Sore fingers, soft sounds

It’s been a bit since my last post as I’m still trying to get the hang of the first few chords!

Last time I looked at learning E minor and Asus2. I recently also learned E major and A major with the help of Andy’s YouTube video again.

I also checked out another of Andy’s videos about how to help your hands not hurt so much! I can only play for about 15-20 minutes right now before my fingers are just like spaghetti, so I’m hoping that the tips I learned here will help out! I’m still having some troubles getting a couple strings to ring out loudly, so everything I play sounds pretty soft and in tune, or really loud and kind of wonky.

In talking with a friend, he suggested I learn “Breakfast at Tiffany’s” because it’s “really easy!” HA! I found a video that shows you how to play it, and I think this should be my GOAL for this project! Cuz this looks crazy hard to me!

Before that I think I’d better learn how to read chord charts though. I’ve noticed that there are a couple different kinds in the various videos I’ve checked out. I know one is called TAB music, but I’m not sure of the other. As I’ve mentioned before, I come from a musical background, so understanding notes or chord names makes sense to me, but these chord charts actually show you which strings on which frets to press on. Maybe this weekend I’ll get a friend or my sister to just confirm I’ve been doing things the right way so far too!

The Phoebe Buffet School of Guitar? Maybe not.

In life, when in doubt, refer to Friends, they’ll always tell you the best way right? So, when learning the guitar, refer to Season 5, Episode 11 and Phoebe Buffet will show you how!

Ok, so even Joey couldn’t follow Phoebe’s guitar playing methods, so it’s probably not for me either. Back to the drawing board…

Let’s recap where we are at:

Have guitar = check
Understand guitar parts = check
Tune guitar = check
Learn guitar chords = ….uh….

Chords: probably the most key element of playing guitar. Do I know any? Not-a-one. I thought it would be pretty easy to find basic guitar chord tutorials all over the internet, and it was! But were they any good? Ah, now that’s where things got a little difficult! Sure, I found a lot of videos and websites and blogs saying they were “beginner chord lessons”, but I found that most of them were not beginner enough. The already assumed that you knew how to play chords and what strings and frets were which, and which fingers automatically went to which places…pretty much they were videos that taught you chords and assumed that you already knew how to play chords. Didn’t follow that? Ya, neither did I. Bottom line, it was difficult to find something for true beginners out there.

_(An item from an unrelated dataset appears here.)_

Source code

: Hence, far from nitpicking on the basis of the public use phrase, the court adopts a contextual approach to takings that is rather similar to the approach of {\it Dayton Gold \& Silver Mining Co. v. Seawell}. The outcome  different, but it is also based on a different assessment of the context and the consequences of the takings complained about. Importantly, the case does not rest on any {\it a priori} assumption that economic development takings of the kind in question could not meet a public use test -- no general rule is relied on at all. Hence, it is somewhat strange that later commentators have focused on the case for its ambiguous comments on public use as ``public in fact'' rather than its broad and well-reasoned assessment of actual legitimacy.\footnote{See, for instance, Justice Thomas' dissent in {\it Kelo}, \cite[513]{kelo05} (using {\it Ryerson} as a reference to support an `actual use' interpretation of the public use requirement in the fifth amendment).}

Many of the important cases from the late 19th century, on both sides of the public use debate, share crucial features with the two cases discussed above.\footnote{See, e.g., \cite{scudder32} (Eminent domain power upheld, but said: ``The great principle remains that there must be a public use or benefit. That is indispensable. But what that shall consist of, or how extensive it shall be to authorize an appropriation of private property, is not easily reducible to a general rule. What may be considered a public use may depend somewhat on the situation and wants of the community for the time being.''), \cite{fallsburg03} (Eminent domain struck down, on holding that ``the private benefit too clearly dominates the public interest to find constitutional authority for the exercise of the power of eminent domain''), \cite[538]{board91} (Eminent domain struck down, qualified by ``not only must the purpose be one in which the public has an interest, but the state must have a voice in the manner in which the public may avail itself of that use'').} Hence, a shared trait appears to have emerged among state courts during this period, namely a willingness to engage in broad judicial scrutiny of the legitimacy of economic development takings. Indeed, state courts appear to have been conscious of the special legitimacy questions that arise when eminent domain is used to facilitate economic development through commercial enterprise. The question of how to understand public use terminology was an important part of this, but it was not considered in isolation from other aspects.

I did find a great YouTube channel for beginner guitar for “grownups” that I checked out, and it seemed quite promising. His first video gave some great lead up tips to how to achieve your goals of playing the guitar.

The first chord video, however, I found went way too quickly and I couldn’t keep up. So, after some more searching I came across this video:

After watching this video, playing along and practicing a bit, I am pleased to say that I now can play 2 whole chords. That’s right, TWO. WHOLE. CHORDS! It is pretty exciting for me to say I can do that! I even know the names of the chords: E minor and Asus2. Andy Crowley, who made this video also has a great website with different levels of guitar instruction broken down…all for free! You can also book Skype sessions with him for one-on-one help!.

String ImprintsThe two chord lesson went well, and I even have the indents on my fingers to prove it! I will keep up with this, and maybe try out his video that adds 3 more chords. I also realized that I need to learn how to read “TAB” chords. I remember my sister’s guitar books often having those, and many of the videos I looked at today had them also. I bet Andy has a guide for that too…yup he does! Maybe I should look at getting a pick also….although I managed without one today. I see there’s a video for that also!

I’m off to do more reading and strumming!